The RIAS also states that “it is expected” that the question of whether a reasonable basis for commencing litigation exists will be addressed in a subsequent proceeding, not in the proceeding brought under the Regulations. It will be interesting to see whether the Court heeds this “expectation”, and whether this provision will spawn a cottage industry of side “no reasonable basis” proceedings.

2. Attempts to consolidate actions despite the prohibition on joinder

Section 6.02 of the Proposed Regulations makes clear that no action may be joined to a given action under subsection 6(1), other than another action relating to the same submission or supplemental submission. So if a generic serves multiple NOAs in respect of the same submission and multiple actions are commenced in response to those NOAs, then those actions can be joined, subject to the Court’s discretion. But the Court cannot join actions involving the same patents and different generic companies. Whether the Court will decide to hear such matters together – if they are on a similar schedule – is another question. 

Section 6.02 also makes clear that non-Register patents, which may be infringed by a drug product that is the subject of a submission, cannot be litigated in a NOC action. However, sections 8.1 and 8.2 provide standing to generics and innovators, respectively, to litigate such non-Register patents on a quia timet basis in parallel proceedings. Despite the bar on joinder of these cases, we expect to see attempts to practically consolidate such actions with NOC actions, and it is unclear at this point whether case management judges will be sympathetic to such attempts.

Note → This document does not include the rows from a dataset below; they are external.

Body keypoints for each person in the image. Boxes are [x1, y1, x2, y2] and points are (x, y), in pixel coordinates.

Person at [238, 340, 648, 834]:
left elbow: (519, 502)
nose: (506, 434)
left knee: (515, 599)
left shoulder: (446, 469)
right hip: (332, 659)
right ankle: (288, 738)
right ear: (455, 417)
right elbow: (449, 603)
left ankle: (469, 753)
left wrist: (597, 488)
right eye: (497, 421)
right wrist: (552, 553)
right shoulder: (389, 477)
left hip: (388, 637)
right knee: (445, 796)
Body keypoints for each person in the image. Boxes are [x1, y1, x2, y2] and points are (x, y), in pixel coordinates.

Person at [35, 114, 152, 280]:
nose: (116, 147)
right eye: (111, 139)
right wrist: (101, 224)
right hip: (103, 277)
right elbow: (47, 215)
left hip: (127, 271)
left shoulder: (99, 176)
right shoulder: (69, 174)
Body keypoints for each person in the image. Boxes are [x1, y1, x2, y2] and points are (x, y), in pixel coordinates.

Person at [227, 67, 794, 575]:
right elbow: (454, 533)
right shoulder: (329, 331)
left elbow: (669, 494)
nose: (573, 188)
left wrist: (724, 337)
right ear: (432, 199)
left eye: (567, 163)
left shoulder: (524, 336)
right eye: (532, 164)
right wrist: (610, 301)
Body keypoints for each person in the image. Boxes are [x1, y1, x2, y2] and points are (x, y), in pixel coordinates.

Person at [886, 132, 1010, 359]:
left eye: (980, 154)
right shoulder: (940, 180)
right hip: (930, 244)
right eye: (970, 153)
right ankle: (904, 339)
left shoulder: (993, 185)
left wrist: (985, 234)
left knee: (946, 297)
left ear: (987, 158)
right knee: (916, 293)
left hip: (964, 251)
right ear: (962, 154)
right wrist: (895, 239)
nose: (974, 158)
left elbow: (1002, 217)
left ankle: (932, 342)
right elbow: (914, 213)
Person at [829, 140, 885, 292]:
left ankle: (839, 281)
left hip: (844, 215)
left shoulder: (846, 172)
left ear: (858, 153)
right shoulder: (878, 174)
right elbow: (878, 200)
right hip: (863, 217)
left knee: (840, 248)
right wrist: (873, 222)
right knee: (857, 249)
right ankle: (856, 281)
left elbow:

3. Derailing timelines with discovery

While the Proposed Regulations recognise the need to expedite the litigation process by defining a subset of the discovery obligations that must take place almost immediately, it will still be a significant (some would say nearly impossible) challenge to run a full discovery process, including document productions, oral discovery, discovery motions, and potentially third party discovery, on a 24-month clock (or more likely a 21 month clock to account for decision drafting time).  All with no additional resources being provided to the Federal Court (despite reasonable and well-supported requests).

Even the explicit discovery obligations are likely to have some unintended effects.  For example, Subsection 5(3)(c) outlines the production obligations of a second person, and requires that the following be served along with the NOA:  (iii) for infringement, a searchable electronic copy of the portions of the submission or supplement that are relevant and under the control of the second person, and (iv) for invalidity, an electronic copy of any document — along with an electronic copy of it in English or French, if available — on which the person is relying in support of the allegation.

The relevancy standard in (iii) is likely to create “production sufficiency” motions, with both sides arguing about whether undisclosed portions were relevant and whether service of the NOA was therefore effective.

In addition, oddly, given the focus on speeding up discovery at the outset of the proceeding, the Proposed Regulations do not require mandatory production of samples of the generic product, even where infringement is an issue. Parties will only be able to move for samples under the relevant provisions of the Federal Courts Rules, which is sure to cause delays, especially if the second person claims not to have control over samples of its own proposed product. Such delays will be further compounded if either party chooses to do experimental testing on these samples, which will presumably be subject to the Court’s practice guidelines – including notice requirements – on such testing.

The combination of these unknowns and a 24-month clock for actions that commonly take twice that long (if not longer) creates a confluence of events that is sure to generate interesting arguments and unintended consequences for years to come.